Source data:
————

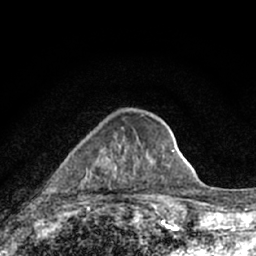
Breast MRI (dynamic contrast-enhanced), one axial slice; slice 24 of 66 in the series (ordered by position); cropped to one breast; dynamic contrast-enhanced series, time point 2 of 7 at this slice position (early post-contrast); 1.5 T; TE 3.1 ms, TR 6.4 ms; 256 × 256 image matrix. Female patient.
Structures marked on this image (semi-automatic segmentation, software-assisted and operator-edited):
- enhancing-tissue mask used for the functional tumour volume (all voxels passing the contrast-enhancement thresholds inside the analysis volume; usually the tumour): bounding box (x1, y1, x2, y2) in pixels: (87, 128, 164, 191)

————

Aim of the task: Pictures aside, write out verbatim every line from the first line of the material through the line holding "Structures marked on".

Output of the exercise:
Breast MRI (dynamic contrast-enhanced), one axial slice; slice 24 of 66 in the series (ordered by position); cropped to one breast; dynamic contrast-enhanced series, time point 2 of 7 at this slice position (early post-contrast); 1.5 T; TE 3.1 ms, TR 6.4 ms; 256 × 256 image matrix. Female patient.
Structures marked on this image (semi-automatic segmentation, software-assisted and operator-edited):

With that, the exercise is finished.